Regional District ceases tire collection

Apr 13, 2022 | 3:11 PM

PRINCE GEORGE — Tires were one of the first things to be recycled, beginning in the early 1990s, well before anything else. Local governments collected tires in their landfills. Enter: Tire Stewardship BC, designed to ease the burden on local government to collect and dispose of used tires, and lay the responsibility on retailers.

But the local Regional District of Fraser Fort George took it further.

“The regional district participated, without any compensation, in continued [tire collection] for the benefits of our residents, particularly our rural residents throughout the district to keep on doing what we’re doing with the assumption to be serviced on a regular basis [by Tire Stewardship BC],” explains Petra Wildauer, the General Manager of Environmental Services for the Regional District.

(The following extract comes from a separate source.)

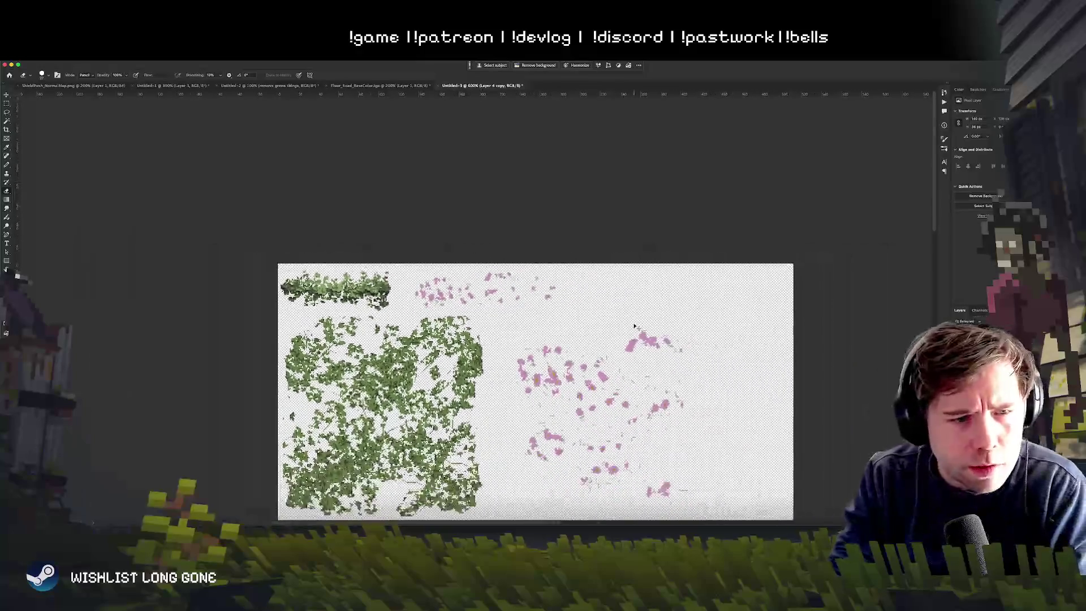
{"action": "scroll", "coordinate": [489, 311], "scroll_direction": "up", "scroll_amount": 3}
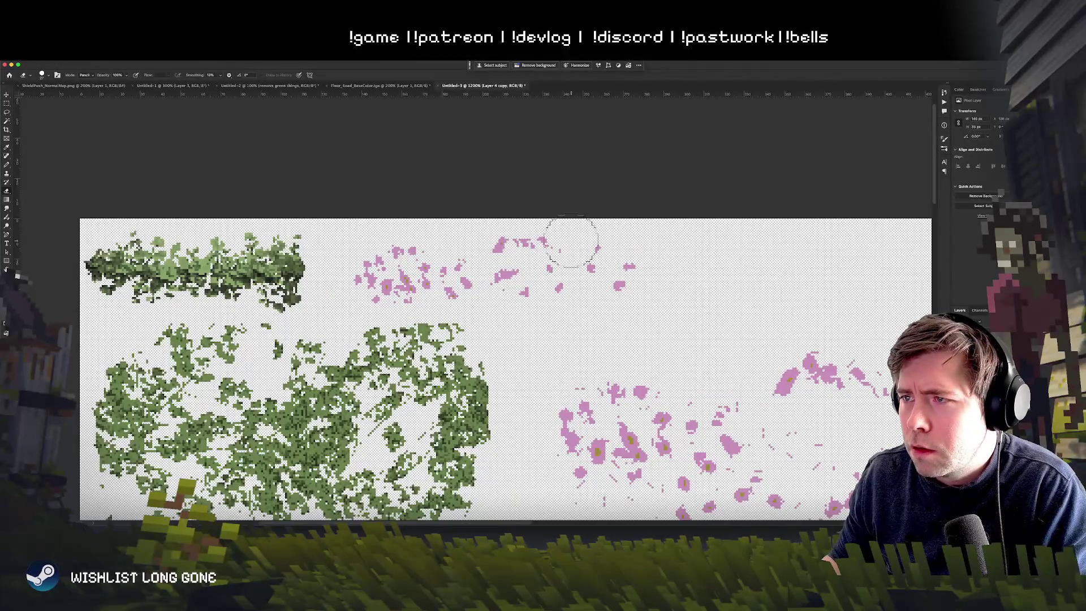
{"action": "right_click", "coordinate": [590, 278]}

But the regional district maintains is not being serviced on a regular basis, as such, as opted to cease its past practices, effective immediately.

At Big O Tire, the contractor for Tire Stewardship BC was set to collect three semi-loads of tires from the compound. They had stopped at a number of other tire retailers earlier. But Owner Gerry Parker says, without the Regional District collecting, there’s an issue.

“With the compound space we have here, it just gets out of hand because the collections have been terrible. They’ve really, really been slow. I do get notifications that they’re planning to boost the collections.”

And he says other tire shops have even smaller compounds than he does.

The contractor for Tire Stewardship BC Liberty Tire was in the city this week, collecting from a number of retailers, and issued this statement:

“In an effort to increase tire collections in and around the Prince George area, we have added a second truck to service this area. We continue to work with our vendors in the area to secure as much equipment as possible to minimize interruptions to tire collections, however, due to an increased driver shortage and highway challenges delays may occur.”

Wildauer says other regional districts are having challenges with used tire collection from their landfills, but this region is different.

“As the majority of recycling facilities are down south, it is a bigger issue in the central and northern rural settings because there are fewer retailers and there are longer hauling distances. On and on it goes. The usual “recycling issues” apply to the tires as well.”

Parker’s concern is that, with limited tire collection, those used tires will wind in popular illegal dumping sites, which defeats the whole purpose of the recycling program.